Digitising patient records has transformed our working practice and how we deliver care – it has allowed us to look for and act on trends in illness. To anyone accusing GPs of not moving with the times, this is an area where we have truly led the way! RCGP chair Professor Kamila Hawthorne on why the college chose patient data advances among its major developments in general practice 


          

READERS' COMMENTS [5]

Please note, only GPs are permitted to add comments to articles

So the bird flew away 28 February, 2024 9:45 am

For me, Professor Gerada has explained why parts of my job as a GP became dehumanised especially over the last 25 years.
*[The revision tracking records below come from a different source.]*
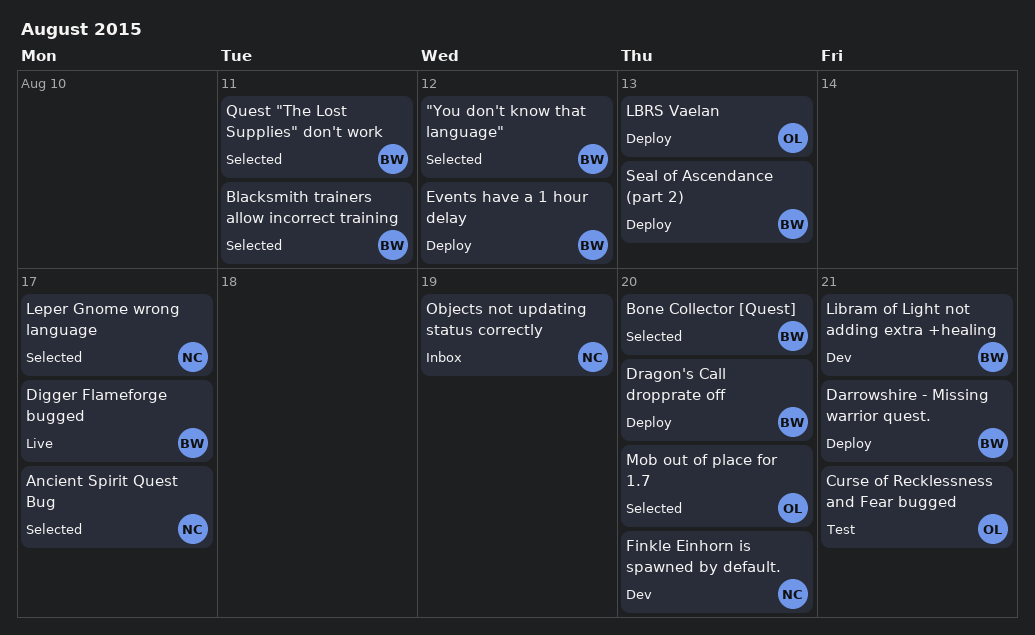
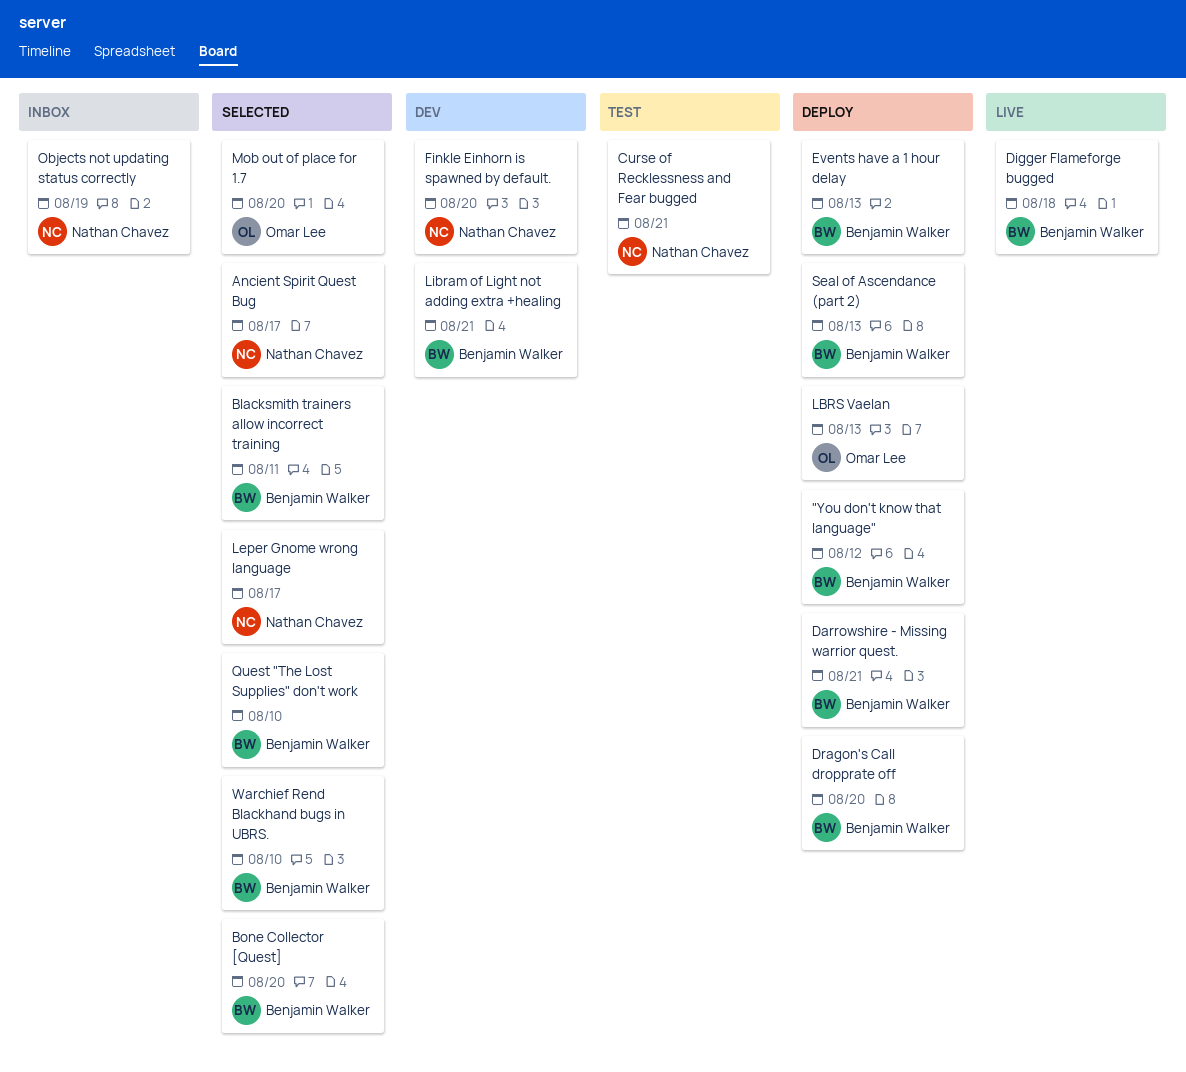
"You don't know that language", status: Selected -> Deploy
Curse of Recklessness and Fear bugged, owner: Omar Lee -> Nathan Chavez
Digger Flameforge bugged, due: Aug 17 -> Aug 18
Events have a 1 hour delay, due: Aug 12 -> Aug 13
Quest "The Lost Supplies" don't work, due: Aug 11 -> Aug 10
Warchief Rend Blackhand bugs in UBRS.: none -> present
She has successfully painted a vision of the heartlessness of this new religion of Dataism (Homo Deus, Harari).
The predictable busy interference from AI in the consultation may render any chance of a meaningful and personal dr-pt encounter unattainable, and reduce the role of the GP to a sorry simulacrum of what we have been expert and wise at doing, reducing us to slavery to data and algorithms.
I’m put in mind of the scientists who discovered nuclear fission never once thinking it would lead to the making of the nuclear bomb. This Holocene Age we live in requires that we start being more circumspect in any change dressed up as progress. In this case, it would not be progress nor change but a mutation.
The dangers of Big Data have been recognised so I’m not breathlessly for it. Artificial Intelligence? How about Homo Sapiens exhausts Real Intelligence first? More informed debate is necessary.

So the bird flew away 28 February, 2024 10:43 am

*25 years* should read “10 years”
>25 years is my time as an NHS Dr

Just My Opinion 28 February, 2024 8:41 pm

This is such a disappointing article from someone who wields so much influence. A few points:
1. I have to question the logic of your partners meeting being 8am on a Monday morning. No wonder the queue was so long.
2. The comment that remote digital consulting is ‘far safer’ than face to face. You might think it is just as safe as face to face care, but MORE safe? I struggle to see how that can be true.
3. AI has a long, long way to go before it is anywhere near ready to be used in the way described. Look at 111, an algorithm even with a human operator is risk averse and struggles with the nuances of a clinical presentation. Even now, most of the time chest pain = ambulance, regardless of other factors. It increases workload, it does not support the system. Do not get caught up in the romance of an AI driven utopia. I fear AI tools being forced on the system by those with influence, when they are not ready and only increase work.

Patients do like digital consults yes, but we must be careful not to confuse what patients like, with what is good medicine.
Example just from today – a patient had a video consultation with a private doctor for a testicular lump. Of course, he was told to see his GP. You might have thought it was obvious to the patient that digital was not appropriate for this problem, but he did not. This is how things go wrong.

David Marshall 7 March, 2024 7:59 am

When a chair of the RCGP (for goodness sake) believes this tosh I know we are done for.